What has been lost in much of the western narrative surrounding Amini’s murder is her Kurdish identity and the historical precedent set by Kurdish-Iranians in their struggle for freedom. The Kurdish people in western Iran have been engaged in some form of separatist struggle with the governments of first the Pahlavi monarchy and then the IRI for more than a century, and the Democratic Party of Iranian Kurdistan (PDKI) has been engaged in a series of skirmishes that reached their peak between 2016 and 2020. Naghmeh Abbasi’s short, Landscape Suspended (2022), probes the deliberate obfuscation of this history through an allegorical study of the Shaho Mountain where the nomadic Kurdish people known as the Havar Neshins reside. Abbasi’s survey of the rocky valleys surrounding these mountains is accompanied by archival photographs of the mass exodus of villagers from Mariwan by the Revolutionary Guard in 1980, shortly after the revolution. Sprinkled throughout is voiceover from a female narrator quoting Farzad Kamangar, a Kurdish educator, journalist, and poet executed by the state in 2010.

A history of political struggle is condensed in the shadow of these mountains, and it’s in the traces left by Kurdish guerrillas and nomads that the film poses its most urgent question of how a cultural and political archive is formed. In the midst of internet blackouts that keep Iranians isolated, the recent events that have gripped the nation in political turmoil since late December 2025 have pushed to the forefront how information is withheld and how control is ensured by the state. Probing the limitations of the archive has also characterized the work of Maryam Tafakory, whose latest short, Daria’s Night Flowers (2025), plumbs a familiar array of work by Iranian auteurs like Dariush Mehrjui and Bahram Beyzaie to craft a fictitious narrative concerning two women who conspire in a bloody plot of revenge against one of their brutish spouses.

Tafakory’s corpus is defined by a preoccupation with the illegible and the illicit in Iranian cinema, but Daria’s Night Flowers is her most furious work, fully embracing queer love as an instrumental form of resistance against the state. Where Tafakory’s vision of cinema harbors possibilities for reconstructing suppressed interpersonal narratives, Jafar Panahi’s feature It Was Just An Accident (2025) opts for a decidedly more classical approach in its parable of vengeance. Panahi weaves in subtle details, like the Azerbaijani identity of the mechanic who kidnaps his alleged torturer, or the conscription of the perpetrator in question into military service in Syria. By confining his characters within Tehran and its outskirts, Panahi illustrates the tragic conundrum facing the victims of the IRI: potential for forming solidarity against oppression remains possible, but the lack of robust networks of resistance currently makes revolution a tantalizing prospect just beyond the Iranian people’s reach.

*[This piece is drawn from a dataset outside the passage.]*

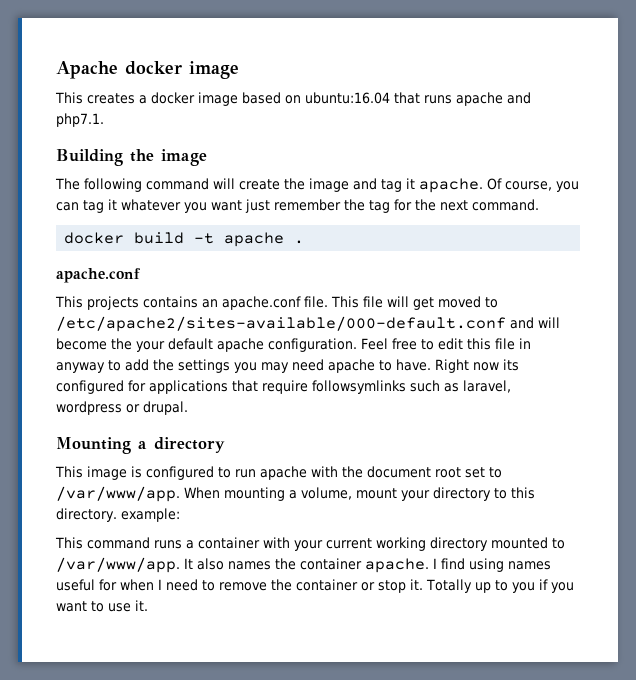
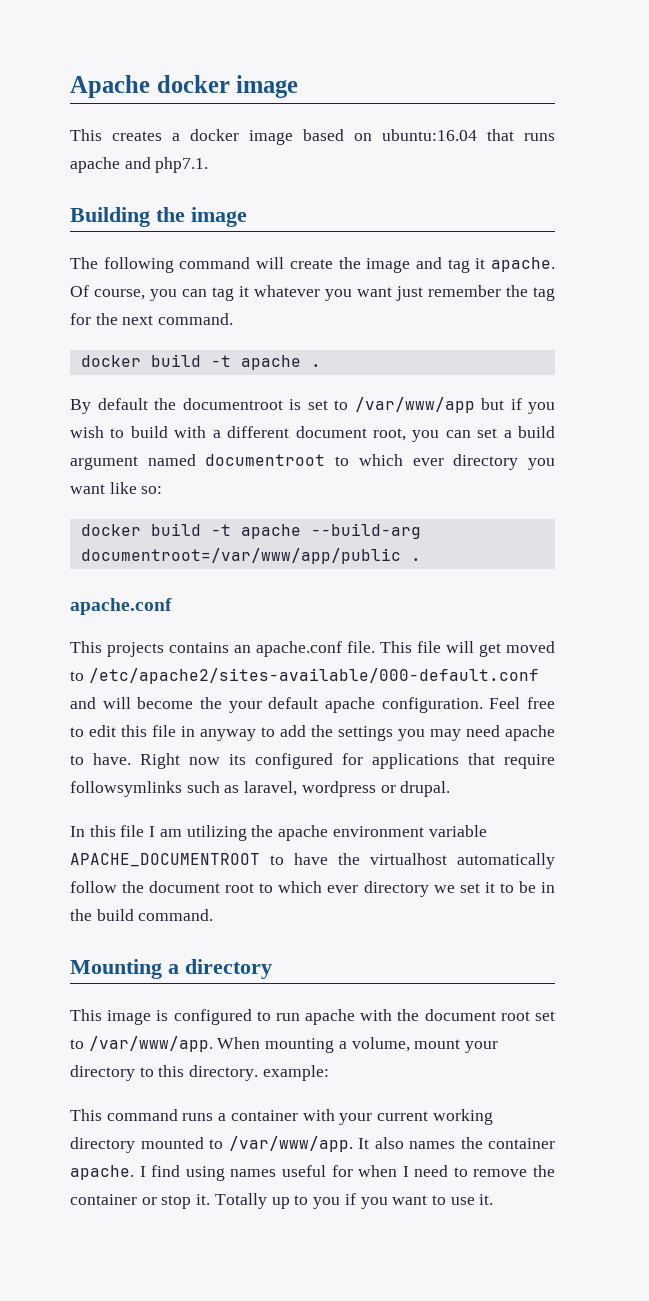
(305, 242) none -> [70,397,555,414] [70,426,556,442] [70,454,555,470] [70,482,163,494] [80,523,421,539] [80,548,421,564] // By default the documentroot is set to /var/www/app but if you wish to build with a different document root, you can set a build argument named documentroot to which ever directory you want like so: // docker build -t apache --build-arg documentroot=/var/www/app/public .
(188, 408) none -> [70,825,487,841] [70,853,555,869] [70,881,556,897] [70,909,214,921] // In this file I am utilizing the apache environment variable APACHE_DOCUMENTROOT to have the virtualhost automatically follow the document root to which ever directory we set it to be in the build command.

That uncertainty leads us to the present, as the situation in Iran and its neighboring countries worsens by the day. If anything can serve as a counter to the horrific violence enacted upon Iran’s people, it will be rooted in a system that enables a broader understanding of the nation’s history of struggle for freedom and the eclectic coalitions that have vied for that freedom. Cinema cannot serve as a substitute for that process, but if these films are any indication, it can serve as a signpost toward self-empowerment and, goodness willing, liberation.